Review the full destination mapping list for specifics on how each system attribute behaves within each Bloomreach application.

Attribute data types

Every attribute has a data type. System attributes use predefined data types, while custom attributes can use any of the following supported types:

  • String: Text values.
  • Integer: Whole numbers.
  • Float: Decimal numbers.
  • Boolean: True or false values.
  • List of Strings: Multiple text values.
  • List of Integers: Multiple whole numbers.
  • List of Floats: Multiple decimal numbers.
  • Date: Date values.
  • DateTime: Date and time values.
  • URLs: Web addresses

Each Bloomreach application can use these data types. However, some applications may cast certain data types differently. For example, a DateTime custom attribute becomes a Text type in Discovery. 

Type compatibility

When Data hub evaluates a mapping, the extracted value must be compatible with the attribute's data type. If there's a type mismatch, Data hub ignores the attribute for that item unless you've configured different error handling, such as failing the update on errors.

Attribute mapping

Defining an attribute doesn't automatically populate it with values. You must configure a mapping that specifies how to set attribute values from the data in your records and fields.

Mapping types

Each mapping has a type and a value. Bloomreach supports 2 mapping types.

Field mapping

Field mapping uses a field name from your record to set the attribute value. For example, if you're mapping the price system attribute and set the value to display_price, Data hub looks for the display_price field in your record to populate the attribute.

Cross-level field access

When mapping attributes, you can access fields from different levels of your data hierarchy:

  • Product-level attributes: Can access variant-level fields when building product attributes. When a product searches for data in variants, it needs to aggregate the values, and you can specify the aggregation function, such as random, min, max, and so on. 
  • Variant-level attributes: Can access parent product-level fields when building variant attributes.

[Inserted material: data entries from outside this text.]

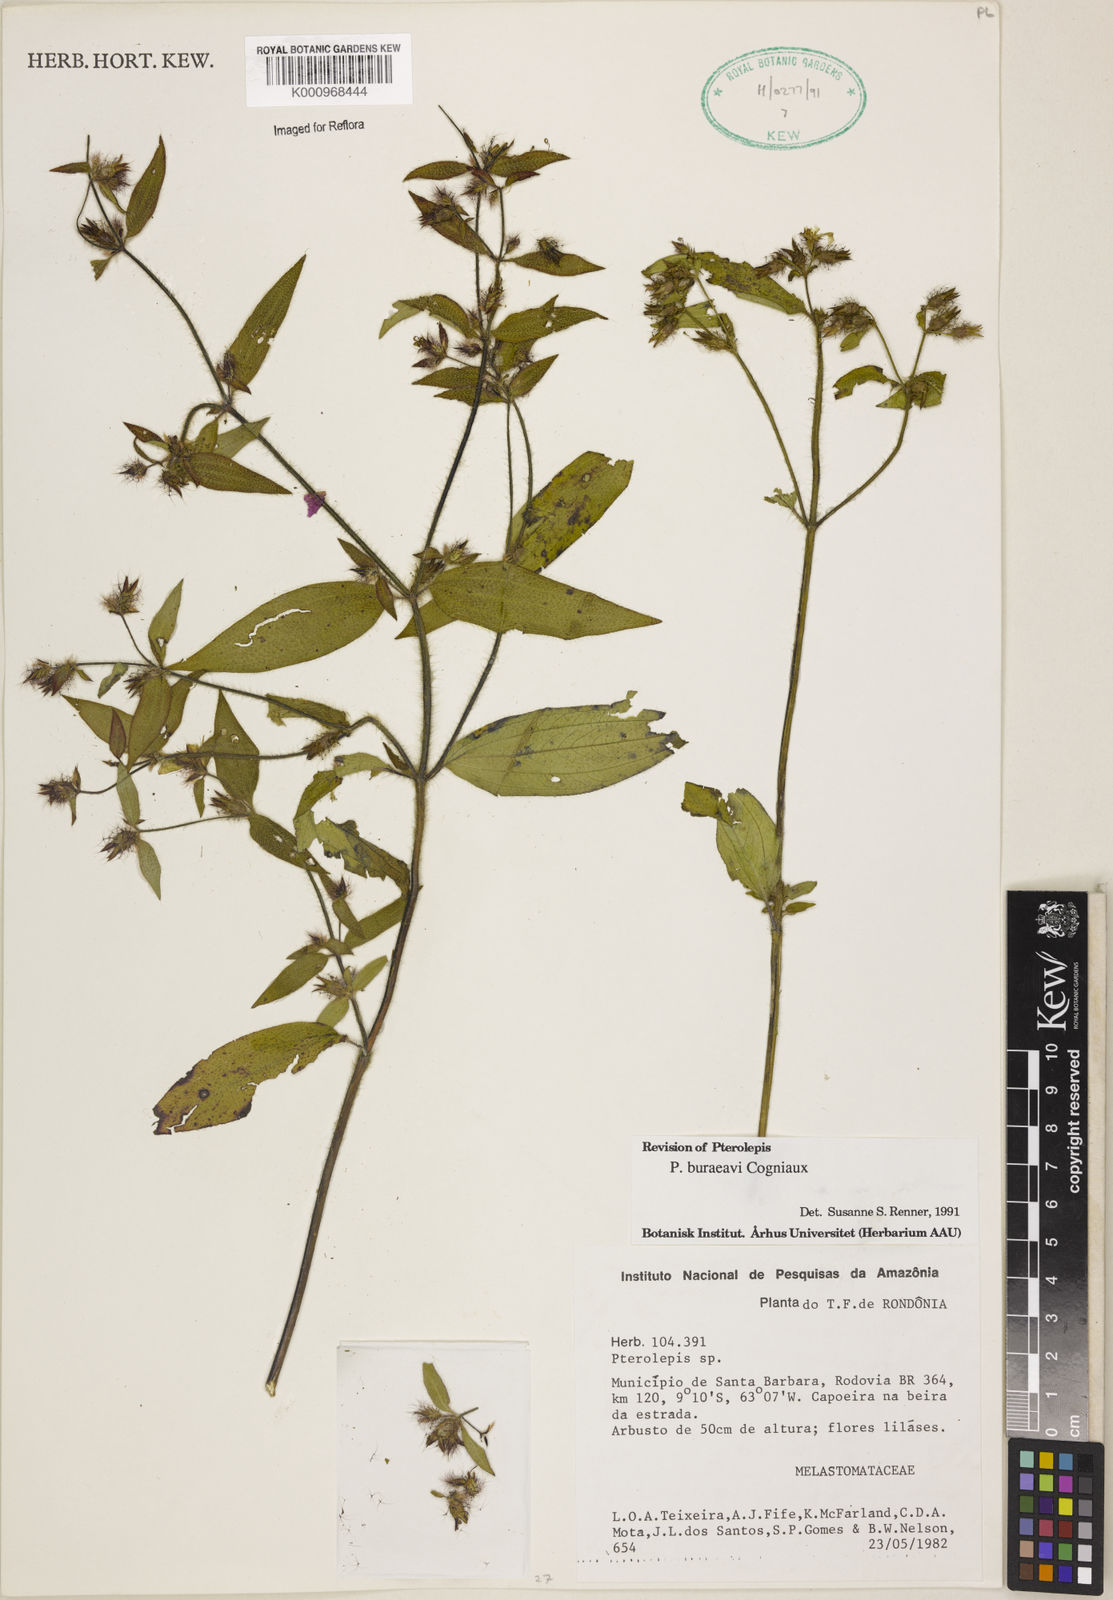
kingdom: Plantae
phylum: Tracheophyta
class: Magnoliopsida
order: Myrtales
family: Melastomataceae
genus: Pterolepis
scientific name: Pterolepis buraeavi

This cross-level access is useful when creating attributes that need to combine or reference data from multiple levels, such as using product-level default values for variant-level attributes.

Empty value handling

When mapping encounters empty, null, or missing values, you can configure specific behaviors:

  • Set to empty value: Accept the empty state and create the attribute with no value.
  • Fall back to another field mapping: Use an alternative field as the source. This is useful for variant-level attributes that should inherit product-level defaults when variant-specific values are missing.
  • Fall back to a constant value: Use a predefined fallback value when the source field is empty.
  • Skip the attribute: Don't create the attribute for this item. An attribute warning will be present on the item to indicate the missing attribute.
  • Skip the item: Don't build the item at all. This ensures only items with complete required data are created. Useful when you need to guarantee all items have values from the source.
  • Fail the job completely: Stop processing and fail the entire update job. This provides strict data quality enforcement and prevents any issues from reaching downstream applications.

Choose your error handling strategy based on your data quality requirements and business logic needs.

Category paths system attribute

The category paths system attribute manages hierarchical category structures for your products. This attribute works with both product-level and variant-level records, allowing you to define where products belong in your catalog taxonomy.

Application-specific behavior 

Category paths is one of the system attributes that doesn't map one-to-one across Bloomreach applications:

  • In Engagement: The category_paths attribute maps to multiple category-related attributes in the catalog, allowing for complex category hierarchies and relationships.
  • In Discovery: Category paths maintain their structure but may be processed differently depending on your catalog configuration.

The category paths attribute supports multiple paths per product, enabling products to appear in multiple categories simultaneously. Review the application-specific documentation for details on formatting and hierarchy depth limitations.